As a colloquium, our emphasis on writing stresses its inventional qualities. That is, writing is not simply (or only) the communication, transmission, or delivery of information. Writing is itself a coming-to-know and the chief method we have for generating ideas. Reflections should be no different. Ostensibly about describing work in progress or products completed, reflections are likewise places to generate new ideas, new processes, and new ways forward. More specifically, for students and teachers reflections can become a way to grapple with troublesome knowledge and invent ways to move productively through thresholds to become scholars deeply integrated in the values and methods of a discipline.

Saturday, May 1, 2010

A Blog from the iPad

So I have had my iPad for a little over a week now, and we are settling into our cyborgian relationship nicely. I have been exploring the features most likely to be useful to me as a professional (which is not to say that I haven't been playing), and I am so far pleased with the experience and the offerings. I have found reading and annotating PDF files works very well, as does email, note taking, and dictation.

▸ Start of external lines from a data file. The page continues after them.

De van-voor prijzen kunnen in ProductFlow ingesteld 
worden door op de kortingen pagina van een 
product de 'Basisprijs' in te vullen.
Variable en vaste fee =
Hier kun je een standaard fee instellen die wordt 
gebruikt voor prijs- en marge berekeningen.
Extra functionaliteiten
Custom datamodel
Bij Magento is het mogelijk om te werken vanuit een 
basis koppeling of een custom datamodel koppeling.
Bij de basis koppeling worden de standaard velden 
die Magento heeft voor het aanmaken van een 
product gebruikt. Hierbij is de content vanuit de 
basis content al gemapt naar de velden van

At some point I will post a more lengthy review, but as of now it works quite well for a variety of tasks.

- Posted using BlogPress from my iPad

Swapping Disciplinary Genes*

So this recent story about the possibility of early hominid species interbreeding has got me thinking again about a conversation I had with my graduate students last week about interdisciplinary work (and its obstacles). First off, I am quite fond of interdisciplinary work. My research moves in and out of several disciplines, and I am currently collaborating with a psychologist who works on, among several things, how humans self-cultivate within a complex matrix of biology and culture. That said, the above story, and the nature of species themselves, both invites and challenges interdisciplinarity.

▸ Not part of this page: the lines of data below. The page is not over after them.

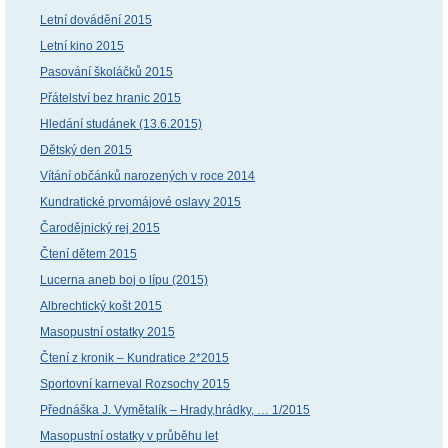
Letní dovádění 2015
Letní kino 2015
Pasování školáčků 2015
Přátelství bez hranic 2015
Hledání studánek (13.6.2015)
Dětský den 2015
Vítání občánků narozených v roce 2014
Kundratické prvomájové oslavy 2015
Čarodějnický rej 2015
Čtení dětem 2015
Lucerna aneb boj o lípu (2015)
Albrechtický košt 2015
Masopustní ostatky 2015
Čtení z kronik – Kundratice 2*2015
Sportovní karneval Rozsochy 2015
Přednáška J. Vymětalík – Hrady,hrádky, … 1/2015
Masopustní ostatky v průběhu let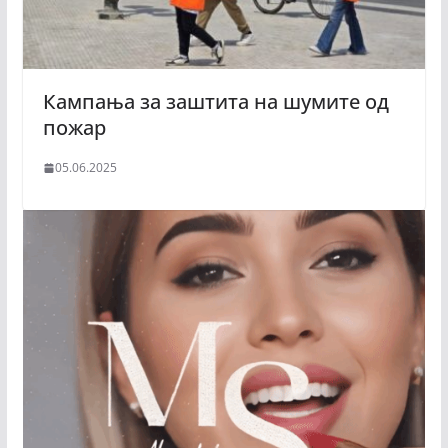
Кампања за заштита на шумите од
пожар
05.06.2025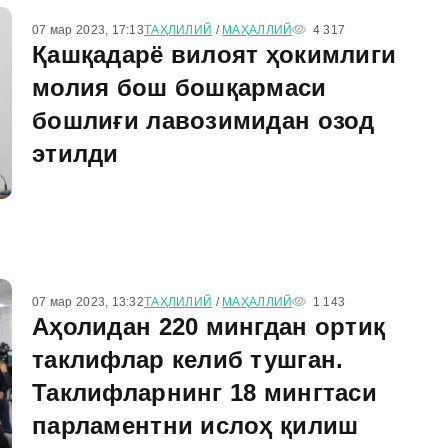
07 мар 2023, 17:13
ТАҲЛИЛИЙ
/
МАҲАЛЛИЙ
4 317
Қашқадарё вилоят ҳокимлиги
молия бош бошқармаси
бошлиғи лавозимидан озод
этилди
07 мар 2023, 13:32
ТАҲЛИЛИЙ
/
МАҲАЛЛИЙ
1 143
Аҳолидан 220 мингдан ортиқ
таклифлар келиб тушган.
Таклифларнинг 18 мингтаси
парламентни ислоҳ қилиш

At the most basic level, species are distinct when can no longer share genetic material or produce viable offspring. "A common definition is that of a group of organisms capable of interbreeding and producing fertile offspring of both genders, and separated from other such groups with which interbreeding does not (normally) happen" ("Species"). We are distinct when we can no longer exchange genetic material and produce something together. This suggests that once disciplines become particularly specialized they will no longer be able to share with other disciplines and produce viable offspring (e.g., successful students and viable, publishable scholarship). In this case, intellectual work that moves in between disciplines maintains a vital flow of information that would not be possible otherwise. Interdisciplinary work keeps us related enough so that we might do things together that will make sense and work.

However, the species analogy (tenuous as it has already become) suggests the need for such disciplinary divisions. A diverse set of species seems to be the key to healthy ecosystems. Even within species, the deeper the gene pool the more robust the population. This, for me, has always been the strongest argument for diversity in a variety of contexts. Part of the value in different, specialized disciplines is that they do speak different languages, privilege other methods, and promote competing values.

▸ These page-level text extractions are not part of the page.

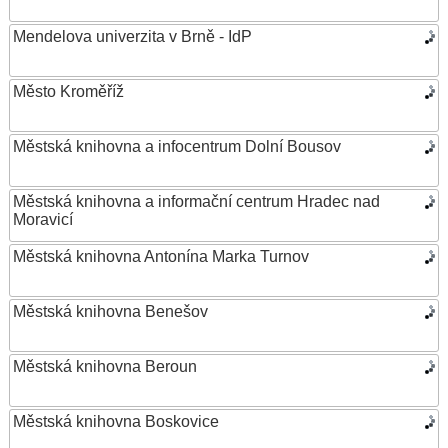
Mendelova univerzita v Brně - IdP
Město Kroměříž
Městská knihovna a infocentrum Dolní Bousov
Městská knihovna a informační centrum Hradec nad
Moravicí
Městská knihovna Antonína Marka Turnov
Městská knihovna Benešov
Městská knihovna Beroun
Městská knihovna Boskovice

Thus, the tension for interdisciplinary work lies in the value of diversity and the challenges of specialization. I would argue that the boundaries of disciplines must be maintained to allow for the diversity that specialization (a term in evolution, I believe) affords. However, interdisciplinary work is intellectually vital if we hope to connect to other fields and to learn from them, which is to say the work of interdisciplinary is valuable precisely because it ought to be difficult.

As difficult, I imagine, as a Homo neanderthalensis hitting on a Homo sapien.

*This the second version of this (I like the first one better, but my own offspring pushed the right sequence of buttons and deleted it).